[About this exercise]
Your answer should be every line with the word "given", copied from the data below.

[Dataset entries]
╔══
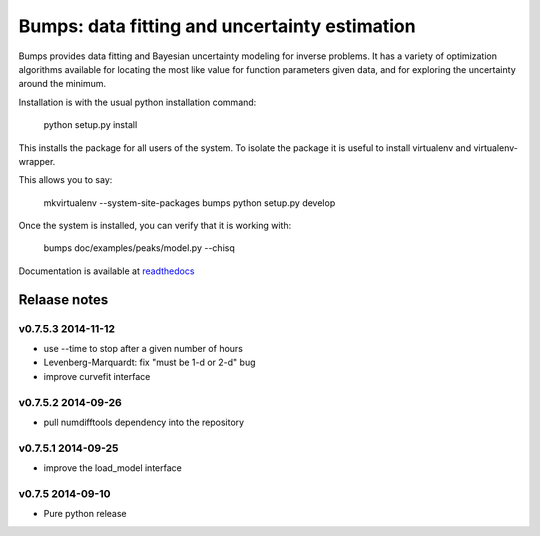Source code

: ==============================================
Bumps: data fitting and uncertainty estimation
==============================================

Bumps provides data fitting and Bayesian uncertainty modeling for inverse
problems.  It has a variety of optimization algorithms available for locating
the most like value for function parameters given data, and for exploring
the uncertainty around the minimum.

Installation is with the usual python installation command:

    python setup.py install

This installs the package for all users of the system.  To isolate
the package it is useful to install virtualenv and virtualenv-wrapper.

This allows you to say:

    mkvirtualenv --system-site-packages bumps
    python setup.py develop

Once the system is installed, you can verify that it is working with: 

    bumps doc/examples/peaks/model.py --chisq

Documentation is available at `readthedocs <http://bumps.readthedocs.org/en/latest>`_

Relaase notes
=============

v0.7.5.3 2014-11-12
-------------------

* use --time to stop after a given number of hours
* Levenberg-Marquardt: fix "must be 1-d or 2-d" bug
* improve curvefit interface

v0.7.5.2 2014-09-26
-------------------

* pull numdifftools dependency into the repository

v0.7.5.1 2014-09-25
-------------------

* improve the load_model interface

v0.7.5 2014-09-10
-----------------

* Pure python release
╚══
[Answer box]
the most like value for function parameters given data, and for exploring
* use --time to stop after a given number of hours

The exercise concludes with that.